Désormais, on regarde plusieurs cibles en Europe pour se doter d’un réseau commercial qui couvrira le continent.
Michel Féraud
Cette levée de fonds peut-elle également financer des croissances externes ?
Michel Féraud : Cela fait aussi partie de notre stratégie. Fin 2020, on a finalisé le rachat de l’américain Appolo qui nous offre une force commerciale importante pour les Etats-Unis, ainsi que de nouveaux médicaments en portefeuille. Désormais, on regarde plusieurs cibles en Europe pour se doter d’un réseau commercial qui couvrira le continent. On aimerait en plus que ce rachat nous apporte de nouveaux produits qui complètera notre gamme actuelle. Si en plus, cela nous apporte des capacités de production supplémentaires pour sécuriser encore plus l’approvisionnement, ce serait très bien. J’espère concrétiser cette croissance externe l’année prochaine.
Provepharm dispose aujourd’hui de 12 produits en catalogue dont son médicament phare, le bleu de méthylène. Travaillez-vous sur de nouveaux produits ?
Michel Féraud : Evidemment. Nous investissons chaque année plus du quart de notre chiffre d’affaires en recherche et développement. C’est notre cœur de métier. Et on regarde comment réhabiliter des produits oubliés ou mal utilisés comme le bleu de méthylène. On a investi 15 millions d’euros sur des études cliniques pour remettre au goût du jour certains produits. Je ne peux pas vous en dire plus pour le moment mais on espère obtenir l’approbation de la FDA l’an prochain pour un nouveau produit très intéressant. Notre dossier est plutôt bien engagé. A plus long terme, d’autres produits viendront également compléter notre portefeuille d’ici deux ou trois ans environ.
Outre les nouveaux principes actifs, de nouvelles indications thérapeutiques sont-elles possibles pour les produits existants ?

◆ Données de suivi de points
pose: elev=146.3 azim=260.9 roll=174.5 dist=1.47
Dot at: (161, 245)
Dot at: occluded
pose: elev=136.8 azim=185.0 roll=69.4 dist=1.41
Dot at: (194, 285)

◆ LISTE DES TÂCHES
1) Répondez brièvement d'après le texte sur Provepharm :
(a) Quelle entreprise américaine a été rachetée fin 2020 ?
(b) Combien de produits Provepharm compte-t-elle aujourd'hui dans son catalogue ?
(c) Quelle somme a été investie dans des études cliniques ?
2) Recopiez, dans le texte sur Provepharm, le passage qui s'ouvre sur les mots contenant « Provepharm dispose aujourd’hui » et se clôt sur « nouveaux produits ? ».
Les entrées n'ont aucun lien avec le texte sur Provepharm.

◆ RÉPONSES ATTENDUES
1)
(a) Appolo.
(b) 12 produits.
(c) 15 millions d'euros.

2)
Provepharm dispose aujourd’hui de 12 produits en catalogue dont son médicament phare, le bleu de méthylène. Travaillez-vous sur de nouveaux produits ?